To answer how β-arrestin 2 functions in the insulin signaling pathway, they apply a similar model of β-arrestin 2's function in the MAPK signal transduction. β-arrestin 2 is well described as a scaffold molecule required for GPCR-mediated activation of several kinases such as Src, ERK1/2, MEK and many others, where it can bind to several kinases at once, bringing them into close proximity and facilitating signal transduction (reviewed in 4, 5). Consistent with previous reports the authors found that β-arrestin 2 interacts with Akt 6, Src 7, and InsR. Taking this a step further, they show that β-arrestin 2 forms a complex with Akt, Src, and InsR that assembles in response to insulin signaling and is required for full activation of Akt. Putting this together, the authors propose a model in which β-arrestin 2 serves as a scaffold molecule bringing several components of insulin signaling together at near the site of signal initiation. However, more work needs to be done to further characterize these interactions, and it would be interesting to study the effect of β-arrestin 2 on Src and Akt localization. For instance, the well characterized PH domain of Akt as well as the phospho-tyrosine binding SH2 domain of Src, have been shown to be essential for membrane localization and activation.
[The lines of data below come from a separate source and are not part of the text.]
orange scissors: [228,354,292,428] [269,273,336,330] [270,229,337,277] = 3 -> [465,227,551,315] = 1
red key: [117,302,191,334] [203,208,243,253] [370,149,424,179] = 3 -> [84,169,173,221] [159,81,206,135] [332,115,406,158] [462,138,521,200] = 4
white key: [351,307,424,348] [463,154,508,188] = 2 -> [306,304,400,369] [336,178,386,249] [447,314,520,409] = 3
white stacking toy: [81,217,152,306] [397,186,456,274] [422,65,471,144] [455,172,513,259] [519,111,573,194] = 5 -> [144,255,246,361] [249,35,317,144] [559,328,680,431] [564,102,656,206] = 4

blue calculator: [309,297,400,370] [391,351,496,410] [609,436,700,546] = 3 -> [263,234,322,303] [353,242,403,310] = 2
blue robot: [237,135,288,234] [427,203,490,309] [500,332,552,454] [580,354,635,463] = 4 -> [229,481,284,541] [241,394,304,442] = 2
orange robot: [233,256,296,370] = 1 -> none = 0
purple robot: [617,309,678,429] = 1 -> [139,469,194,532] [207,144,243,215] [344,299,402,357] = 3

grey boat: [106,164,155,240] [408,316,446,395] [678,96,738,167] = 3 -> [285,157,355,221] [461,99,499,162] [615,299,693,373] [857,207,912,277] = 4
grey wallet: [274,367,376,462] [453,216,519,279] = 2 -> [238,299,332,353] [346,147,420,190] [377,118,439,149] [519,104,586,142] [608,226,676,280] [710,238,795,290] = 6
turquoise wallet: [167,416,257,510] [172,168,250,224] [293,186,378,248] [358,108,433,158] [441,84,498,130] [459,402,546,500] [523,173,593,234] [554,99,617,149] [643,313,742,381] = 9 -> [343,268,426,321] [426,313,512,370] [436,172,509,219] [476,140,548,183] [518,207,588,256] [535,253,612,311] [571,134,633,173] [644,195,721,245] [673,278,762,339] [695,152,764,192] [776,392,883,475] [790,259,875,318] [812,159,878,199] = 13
While this is a novel function of β-arrestin 2, there are hints that β-arrestin 1 may function in a similar manner. Studies from several laboratories have shown that β-arrestin 1 binds to InsR and IGF-1 receptor very rapidly after ligand activation, and that β-arrestin 1 may play a role in desensitization and turnover of the InsR and IGF-1R 5. Furthermore, it has been shown that prolonged insulin stimulation of cells causes enhanced β-arrestin 1 degradation 8. In the future it will be important to analyze the temporal involvement of β-arrestin 2 in insulin signaling. In GPCR signaling β-arrestins are involved in the signal transduction, signal termination, and receptor internalization steps following stimulation; and insulin receptor undergoes analogous steps following stimulation 4. Another interesting avenue to explore would be the dynamics of Akt activation. Currently, the mechanism and dynamics of Akt phosphorylation/dephosphorylation in the liver are unclear; an interesting note is that β-arrestin 2 has been shown to interact with Akt and PP2A phosphatase and is involved in Akt dephosphorylation in dopaminergic neurons 6. It may be worth investigating if β-arrestin 2 may mediate a similar interaction at later time points following insulin stimulation in the liver. Down the road, a crucial question is to determine whether down-regulation of β-arrestin 2 occurs before or after signs of glucose intolerance and insulin resistance. This might answer a potential causative role of β-arrestin 2 in diabetes.